Testo di riferimento:
È stata per 34 anni la moglie di Nelson Mandela, e al suo fianco ha combattuto contro l’apartheid, ma la reputazione di “madre del Sudafrica” Winnie Madikizela Mandela, morta lunedì a 81 anni, è per alcuni versi controversa. Sotto diversi punti di vista.
A iniziare dalla lotta per la causa condivisa (poco) con Mandela: lui per la Rainbow Nation, la necessità di perdonare e dimenticare la mostruosa ingiustizia dell’apartheid per costruire il nuovo Sudafrica; lei per una lotta che non avrebbe dovuto avere mai finire. Una differenza che macchierà la sua fedina penale e il suo nome. Negli anni ’80, quando la comunità internazionale si accorge di lei e delle sue battaglie lei pronuncia discorsi come quello di Munsieville del 13 aprile 1986, nel corso del quale supporta la pratica del necklacing (bruciare vive le persone con copertoni e benzina) affermando che: "con le nostre scatole di fiammiferi e le nostre collane libereremo questo Paese". E’ il primo passo falso.

Dati di origine:

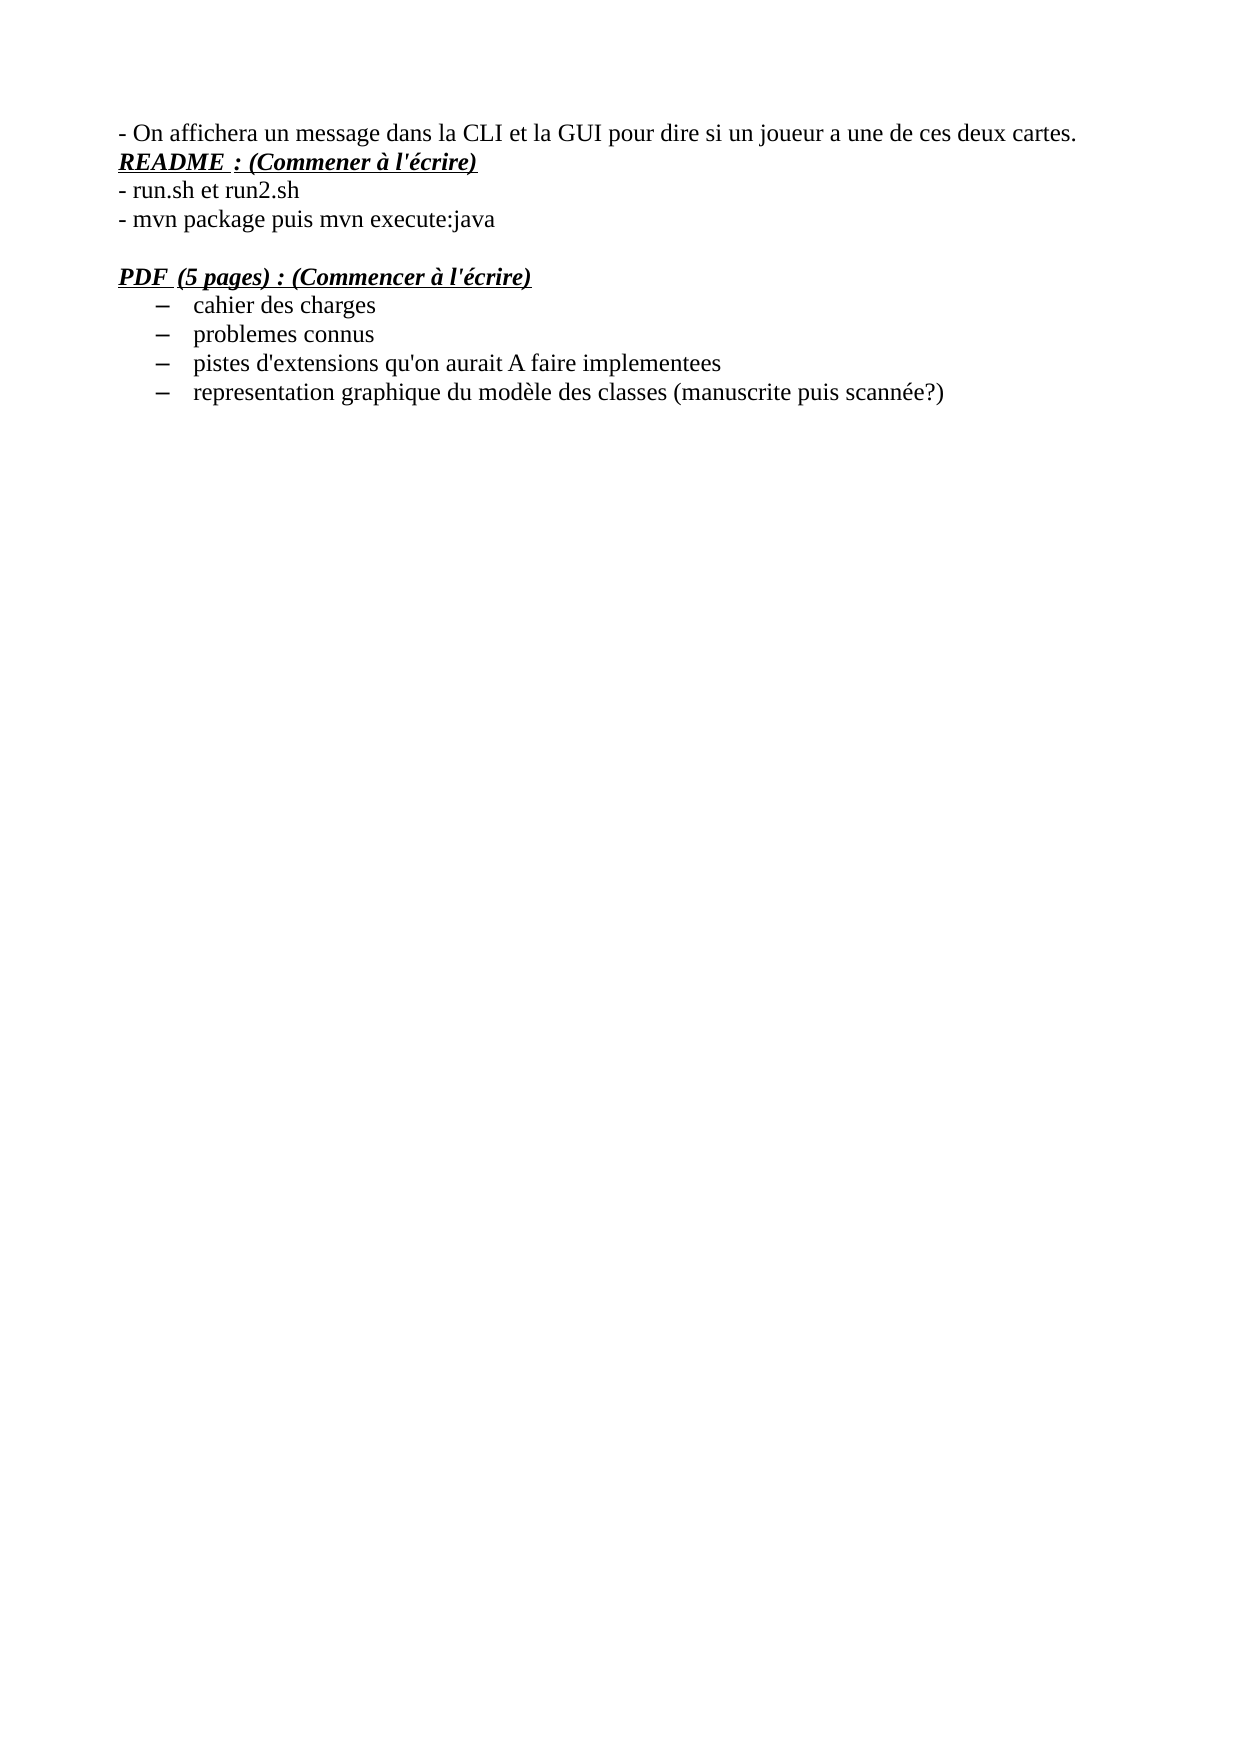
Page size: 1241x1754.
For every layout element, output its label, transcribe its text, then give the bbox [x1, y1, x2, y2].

Consegna assegnata: Prosegui l'articolo su Winnie Madikizela Mandela, riprendendo subito dopo la sua ultima frase.

Risposta attesa:
Nel 1986 la sua guardia del corpo - e allenatore del MUFC, il Mandela United Football Club - Jerry Musivuzi Richardson viene accusata di aver rapito quattro giovani dall'abitazione di un pastore metodista conducendoli in casa Mandela e obbligandoli, a forza di botte, ad ammettere di essere stati abusati sessualmente dal religioso. Uno dei quattro giovani, il quattordicenne James Seipei, viene accusato anche di essere una spia. Il suo corpo senza vita viene ritrovato in campagna, è il 6 gennaio dell'89. Winnie viene processata e condannata per rapimento, una condanna a sei anni di prigione ridotta a multa in ultimo grado di giudizio. Nel 1991 Madikizela-Mandela fu assolta da tutte le imputazioni eccetto il rapimento.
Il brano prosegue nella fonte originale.